Le premesse, dunque, perché sia la volta buona per fare un’Italia digitale, moderna, accessibile e a misura di cittadino ci sono tutte, ci sono davvero. Poi, naturalmente, tra le premesse, i programmi, i buoni auspici e i fatti il passo è lungo e la strada, specie quando si parte da una condizione come quella dalla quale muove il nostro Paese, è in salita e tortuosa.

Ora, il primo giro di boa importante per il secondo governo Conte, per quanto riguarda le cose del digitale sarà quello delle deleghe al neo-istituito ministero per l’Innovazione tecnologica. Non si possono fare errori perché sarebbe fatale e ne andrebbe dell’efficienza dell’azione di governo.

Al ministro per l’Innovazione tecnologica servono tutte le deleghe alla trasformazione digitale dell’amministrazione – per intenderci quelle tradizionalmente toccate al Ministero della Funzione Pubblica – e servono le deleghe alla trasformazione digitale del Paese ovvero all’attuazione, a tutto tondo, dell’agenda digitale anche nell’ecosistema privato.
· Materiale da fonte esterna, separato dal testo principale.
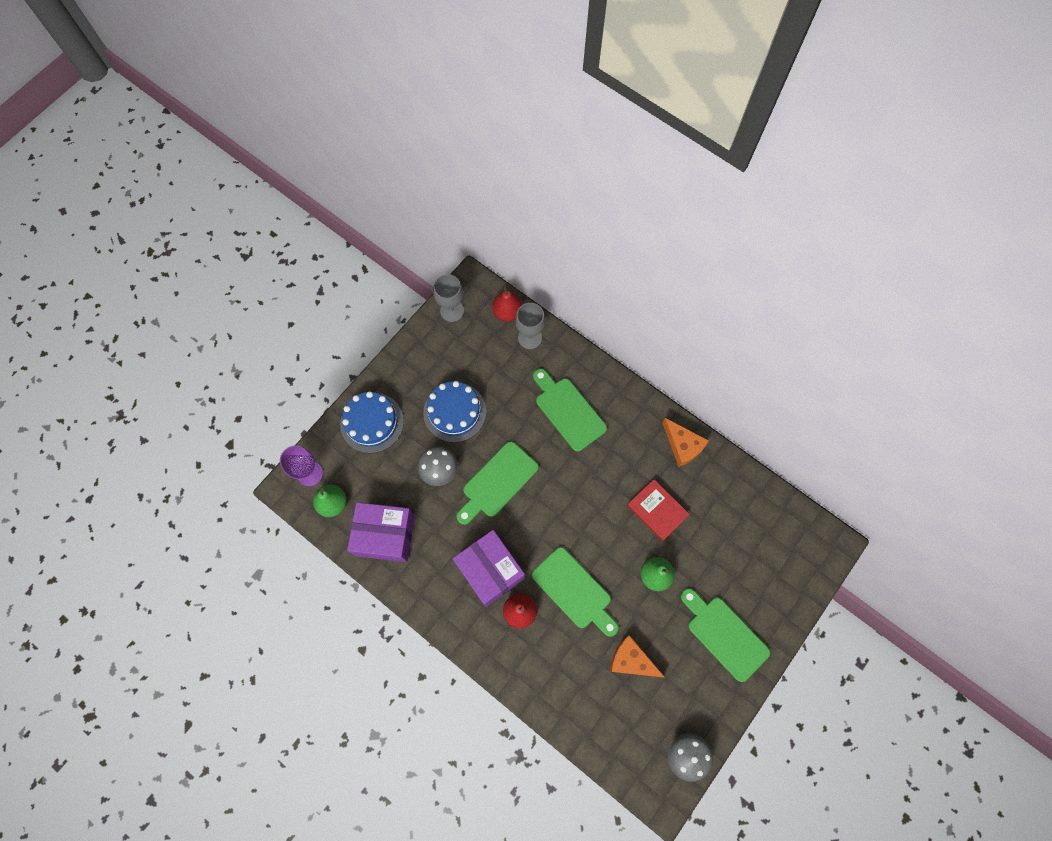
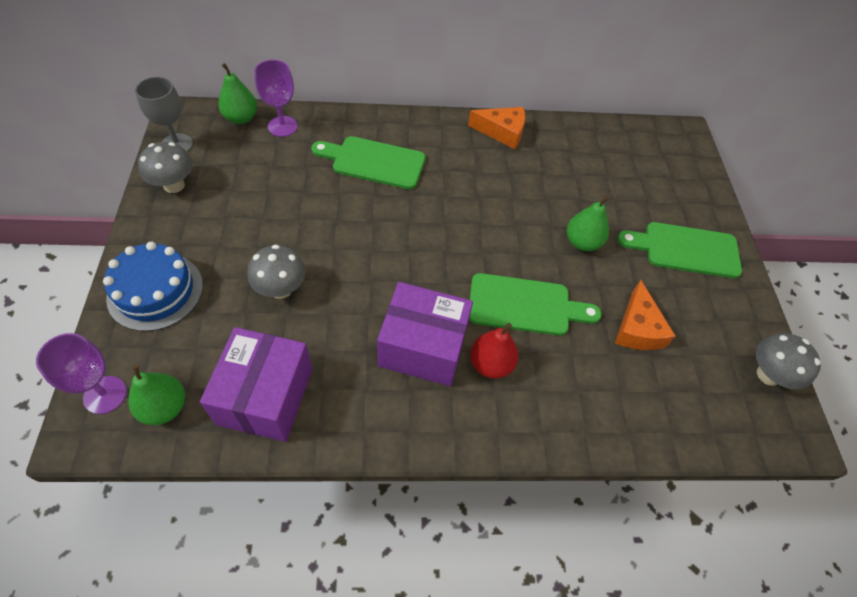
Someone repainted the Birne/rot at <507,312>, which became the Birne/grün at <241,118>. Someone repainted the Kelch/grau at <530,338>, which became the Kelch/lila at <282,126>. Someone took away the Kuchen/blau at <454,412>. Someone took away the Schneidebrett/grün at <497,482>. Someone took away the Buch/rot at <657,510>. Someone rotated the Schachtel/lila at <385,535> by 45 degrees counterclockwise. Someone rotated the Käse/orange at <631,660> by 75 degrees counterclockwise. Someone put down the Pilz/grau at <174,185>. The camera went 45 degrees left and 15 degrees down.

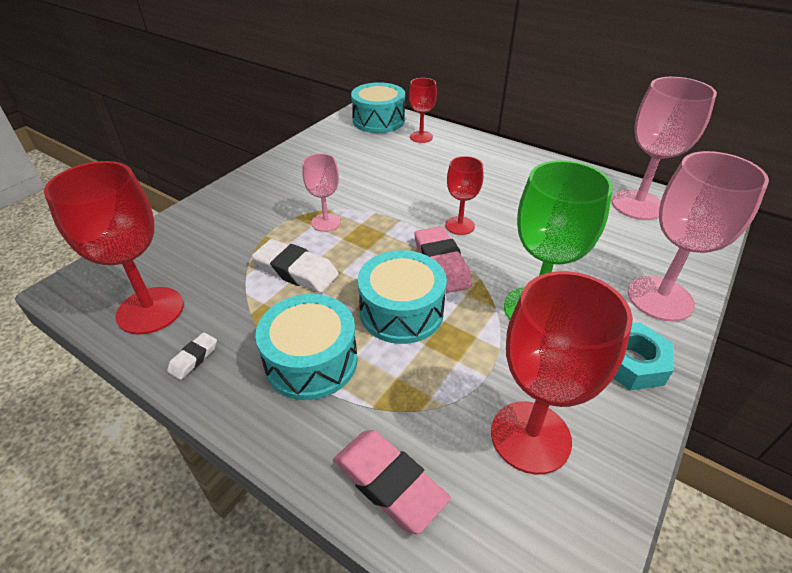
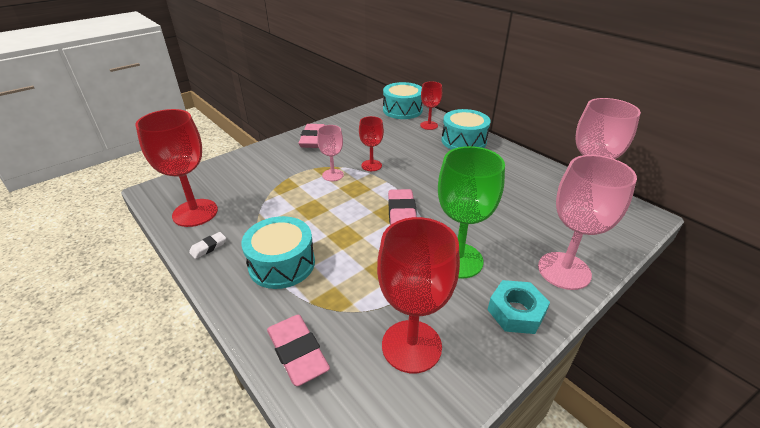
Someone carried the Kelch/rot from <459,225> to <371,165>. Someone took away the Radiergummi/weiß at <296,271>. Someone carried the Trommel/türkis from <401,311> to <463,141>. Someone put down the Radiergummi/rosa at <313,139>. The camera went 15 degrees right and 5 degrees down.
Il Ministero dell’innovazione deve diventare la cabina di regia della trasformazione digitale del Paese. Sarebbe un errore continuare a tenere distinta la trasformazione digitale pubblica da quella privata perché sono due facce della stessa medaglia.

Agli altri ministeri deve andare l’attuazione verticale, per area di competenza, di linee di azione pensate, disegnate, progettate al centro, in una cabina di regia unitaria. Ogni duplicazione e sovrapposizione di competenza va eliminata, cancellata, rasa al suolo perché responsabile, in buona misura, dei ritardi digitali accumulati sin qui.

Il secondo giro di boa, naturalmente, sarà la formazione della squadra. Bene che la guida dei Ministeri sia politica e tanto meglio se, come nel caso della ministra dell’Innovazione, sia toccata a una politica con alle spalle una solida esperienza tecnica ma la squadra, lo staff, i pensatoi del Ministero devono ora riempirsi di tecnici, innovatori veri, visionari. Il merito, le competenze, le esperienze devono essere l’unica guida, la politica deve assolutamente fare un passo indietro e la burocrazia – che non è una parolaccia – deve limitarsi a essere la forma ordinata e democratica di attuazione delle idee e dei progetti già tratteggiati nelle linee programmatiche del secondo governo Conte.

Terzo e ultimo giro di boa, probabilmente il più importante, le competenze che saranno attribuite al nuovo Ministero dovranno essere bilanciate, una per una, con adeguate risorse umane e finanziarie perché rimpinzare un Ministero di competenze cui non è in grado di sovrintendere non solo non serve a nulla ma è controproducente.

C’è spazio per sperare, c’è spazio per realizzare progetti importanti ai quali si lavora da anni e farne di nuovi ma, naturalmente, c’è spazio anche per dissipare un patrimonio prezioso e sprecare un’occasione non comune, almeno nel nostro Paese, per dare davvero i natali a una Repubblica digitale.